Selfie-rahmi menggantikan silaturahmi. Idulfitri, sayangnya, sedang mengalami krisis makna. Dari momen sakral menjadi ritual konsumtif. Dari momentum spiritual menjadi perlombaan eksistensi. Kita perlu kembali bertanya: untuk siapa semua ini dilakukan? Untuk diri sendiri? Untuk keluarga? Atau sekadar untuk memenuhi ekspektasi sosial yang dibentuk algoritma media sosial ?
Padahal, sejatinya Lebaran adalah tentang kesederhanaan yang penuh makna. Tentang kembali ke rumah—secara fisik, emosional, dan spiritual. Tentang merangkul, bukan memamerkan. Tentang membasuh luka, bukan menambah beban.

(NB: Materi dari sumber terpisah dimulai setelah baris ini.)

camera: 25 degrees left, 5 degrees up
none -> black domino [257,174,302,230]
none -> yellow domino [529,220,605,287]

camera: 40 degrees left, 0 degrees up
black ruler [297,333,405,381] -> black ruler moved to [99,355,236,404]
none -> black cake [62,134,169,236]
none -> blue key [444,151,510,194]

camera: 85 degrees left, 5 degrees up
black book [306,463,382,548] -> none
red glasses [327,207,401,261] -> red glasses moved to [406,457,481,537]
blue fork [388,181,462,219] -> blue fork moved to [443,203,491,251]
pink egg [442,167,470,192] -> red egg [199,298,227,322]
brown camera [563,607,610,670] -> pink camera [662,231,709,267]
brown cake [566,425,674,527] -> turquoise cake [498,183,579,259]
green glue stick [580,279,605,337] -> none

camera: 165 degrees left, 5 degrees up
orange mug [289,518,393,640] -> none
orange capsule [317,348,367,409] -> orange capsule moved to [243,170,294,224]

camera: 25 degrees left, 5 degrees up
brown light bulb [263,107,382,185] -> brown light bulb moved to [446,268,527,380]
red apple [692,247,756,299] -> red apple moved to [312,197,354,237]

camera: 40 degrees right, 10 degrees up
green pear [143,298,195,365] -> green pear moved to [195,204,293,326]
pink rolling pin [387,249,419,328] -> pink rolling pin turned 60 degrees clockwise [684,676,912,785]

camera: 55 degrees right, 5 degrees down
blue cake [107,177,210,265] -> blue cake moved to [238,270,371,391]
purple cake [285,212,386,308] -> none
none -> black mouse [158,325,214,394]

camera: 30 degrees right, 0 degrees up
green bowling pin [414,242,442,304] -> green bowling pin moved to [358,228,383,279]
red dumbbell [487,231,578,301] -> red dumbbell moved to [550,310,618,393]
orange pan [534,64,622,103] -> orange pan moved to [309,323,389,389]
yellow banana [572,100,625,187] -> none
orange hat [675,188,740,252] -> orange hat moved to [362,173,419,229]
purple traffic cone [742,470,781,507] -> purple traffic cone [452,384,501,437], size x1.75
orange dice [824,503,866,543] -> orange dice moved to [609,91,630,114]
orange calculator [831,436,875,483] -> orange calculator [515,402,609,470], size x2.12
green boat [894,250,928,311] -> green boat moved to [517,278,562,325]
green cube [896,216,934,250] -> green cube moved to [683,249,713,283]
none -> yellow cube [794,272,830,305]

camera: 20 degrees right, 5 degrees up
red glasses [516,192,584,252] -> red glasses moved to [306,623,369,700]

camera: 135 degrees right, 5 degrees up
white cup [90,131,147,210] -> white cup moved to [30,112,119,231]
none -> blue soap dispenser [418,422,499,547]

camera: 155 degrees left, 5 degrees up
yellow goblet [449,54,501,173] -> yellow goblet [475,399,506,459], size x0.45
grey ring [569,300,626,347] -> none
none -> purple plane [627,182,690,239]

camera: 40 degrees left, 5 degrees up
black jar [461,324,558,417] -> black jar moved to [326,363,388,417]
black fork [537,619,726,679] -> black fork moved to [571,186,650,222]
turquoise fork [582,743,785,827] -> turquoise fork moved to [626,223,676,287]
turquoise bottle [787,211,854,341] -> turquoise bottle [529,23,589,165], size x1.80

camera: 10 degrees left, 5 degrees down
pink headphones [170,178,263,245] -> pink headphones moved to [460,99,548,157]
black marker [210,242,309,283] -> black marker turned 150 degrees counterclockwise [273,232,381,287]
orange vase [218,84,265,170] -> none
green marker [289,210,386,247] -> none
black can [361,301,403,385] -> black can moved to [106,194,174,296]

Sudah saatnya kita meredefinisi ulang bagaimana seharusnya merayakan Lebaran. Bukan berarti menolak modernitas atau menutup diri dari budaya kekinian. Tapi kita butuh menyeimbangkan: antara tampilan dan esensi, antara kebutuhan dan keinginan. Cukup kan diri dengan yang memang perlu, bukan yang sekadar ingin.